Reputation: 7994
I have questions concerning cdh and how it is maintained:
when I go to the packaging info related to a specific cdh version, I can check the package version of each component (for instance for cdh 5.5.5 : https://www.cloudera.com/documentation/enterprise/release-notes/topics/cdh_vd_cdh_package_tarball_55.html#cdh_555 ). However I don't understand what does the "package version" refers to exactly. For instance, for the component Apache Parquet, the "package version" is parquet-1.5.0+cdh5.5.5+181 . How can I find out exactly what source code is packaged ? Does this correspond to a label on a specific repo? If I go to the "official" apache parquet repo, there is no "cdh5.5.5" branch, the closest thing I have is a tag called "1.5.0" ( https://github.com/apache/parquet-mr/tree/parquet-1.5.0 ) . How do the people from cdh know what parquet-1.5.0+cdh5.5.5+181 exactly refers to ?

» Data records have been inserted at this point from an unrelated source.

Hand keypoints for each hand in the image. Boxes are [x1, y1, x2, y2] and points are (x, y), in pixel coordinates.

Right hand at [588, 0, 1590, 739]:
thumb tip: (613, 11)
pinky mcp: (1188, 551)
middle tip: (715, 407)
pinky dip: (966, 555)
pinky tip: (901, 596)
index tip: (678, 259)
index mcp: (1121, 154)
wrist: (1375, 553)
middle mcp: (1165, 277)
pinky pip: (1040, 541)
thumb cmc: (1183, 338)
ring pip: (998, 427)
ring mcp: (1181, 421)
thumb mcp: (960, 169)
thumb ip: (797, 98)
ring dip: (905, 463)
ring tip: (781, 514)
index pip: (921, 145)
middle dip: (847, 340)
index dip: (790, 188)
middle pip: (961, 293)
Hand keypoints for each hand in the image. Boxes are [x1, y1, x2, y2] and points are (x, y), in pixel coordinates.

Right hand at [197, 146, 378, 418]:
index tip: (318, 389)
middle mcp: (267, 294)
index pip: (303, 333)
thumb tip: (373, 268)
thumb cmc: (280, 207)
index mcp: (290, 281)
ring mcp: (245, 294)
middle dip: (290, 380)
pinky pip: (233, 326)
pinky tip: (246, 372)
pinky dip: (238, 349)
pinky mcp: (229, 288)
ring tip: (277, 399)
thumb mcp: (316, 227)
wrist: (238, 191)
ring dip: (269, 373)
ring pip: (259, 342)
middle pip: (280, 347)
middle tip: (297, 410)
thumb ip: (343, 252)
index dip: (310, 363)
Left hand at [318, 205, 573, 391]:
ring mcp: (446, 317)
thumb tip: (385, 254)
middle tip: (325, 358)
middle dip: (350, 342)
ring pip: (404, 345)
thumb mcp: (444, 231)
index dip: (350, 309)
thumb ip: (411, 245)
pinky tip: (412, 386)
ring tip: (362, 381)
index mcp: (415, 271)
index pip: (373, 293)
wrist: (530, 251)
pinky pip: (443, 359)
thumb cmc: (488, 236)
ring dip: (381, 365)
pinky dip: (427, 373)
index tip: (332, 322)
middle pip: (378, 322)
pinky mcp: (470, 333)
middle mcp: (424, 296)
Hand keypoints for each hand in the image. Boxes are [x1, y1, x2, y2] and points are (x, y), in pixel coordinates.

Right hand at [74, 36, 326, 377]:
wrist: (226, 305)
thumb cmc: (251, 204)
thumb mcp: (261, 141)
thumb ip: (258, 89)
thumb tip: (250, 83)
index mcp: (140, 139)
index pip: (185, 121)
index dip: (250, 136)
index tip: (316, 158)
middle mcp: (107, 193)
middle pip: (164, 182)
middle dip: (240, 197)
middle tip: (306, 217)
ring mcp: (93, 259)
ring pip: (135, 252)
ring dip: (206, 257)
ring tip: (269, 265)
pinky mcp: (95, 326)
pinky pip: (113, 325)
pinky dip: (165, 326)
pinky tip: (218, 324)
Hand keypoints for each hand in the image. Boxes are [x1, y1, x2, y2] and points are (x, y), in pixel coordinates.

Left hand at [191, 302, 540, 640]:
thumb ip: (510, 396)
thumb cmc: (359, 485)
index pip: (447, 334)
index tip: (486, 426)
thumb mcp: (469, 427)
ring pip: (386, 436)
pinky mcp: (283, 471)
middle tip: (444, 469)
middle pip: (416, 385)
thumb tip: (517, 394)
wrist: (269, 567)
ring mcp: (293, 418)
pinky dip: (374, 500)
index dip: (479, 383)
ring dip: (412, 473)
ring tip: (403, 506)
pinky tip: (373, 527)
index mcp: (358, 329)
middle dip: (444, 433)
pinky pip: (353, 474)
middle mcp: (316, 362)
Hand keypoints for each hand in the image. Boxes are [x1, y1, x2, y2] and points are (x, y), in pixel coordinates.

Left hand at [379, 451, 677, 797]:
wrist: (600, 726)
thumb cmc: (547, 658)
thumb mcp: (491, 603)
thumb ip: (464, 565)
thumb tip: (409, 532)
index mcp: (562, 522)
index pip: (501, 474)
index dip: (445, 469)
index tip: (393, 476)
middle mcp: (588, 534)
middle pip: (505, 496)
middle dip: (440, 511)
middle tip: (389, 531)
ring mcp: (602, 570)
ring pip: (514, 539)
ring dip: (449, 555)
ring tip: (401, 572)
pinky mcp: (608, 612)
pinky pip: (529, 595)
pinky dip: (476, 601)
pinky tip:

Still concerning Apache Parquet, how come even the most recent cdh versions are still using the Apache Parquet on tag is 22 May 2014, ie more than 3 years ago. Why don't they upgrade to a newer version, like 1.6.0 ? The reason I'm asking is that there is a bug in 1.5.0 that was fixed more than 3 years ago in parquet 1.6.0, yet the latest cdh version is still using the 1.5.0 version. Is there a reason why they keep using a really old, bugged, version?
thanks !
Upvotes: 0
Views: 46
Reputation: 5957
You are correct in assuming parquet-1.5.0+cdh5.5.5+181 is closest to parquet 1.5.0. However the code will not be identical to parquet 1.5.0 upstream because:
CDH enforces cross component compatibility. Code and applications using parquet-1.5.0 must also work with all the other Hadoop services (HDFS, Hive, Oozie, YARN, Spark, Solr, HBase). Incompatibilities would have to be fixed so parquet's code would include those bug fixes.
CDH enforces major version compatibility. This means an application written on CDH5.1 should still work on CDH5.5 and CDH5.7, all CDH5.x versions. This also would alter the codebase.
The best way to interpret this is to say that parquet-1.5.0+cdh5.5.5+181 will support all features provided in parquet 1.5.0 and will also work with the corresponding Hadoop services packaged with CDH5.5.
Version compatibility is also the reason why CDH Hadoop service versions run older versions of the related upstream projects. It's much harder to maintain backwards compatibility especially if APIs change between versions.
Upvotes: 0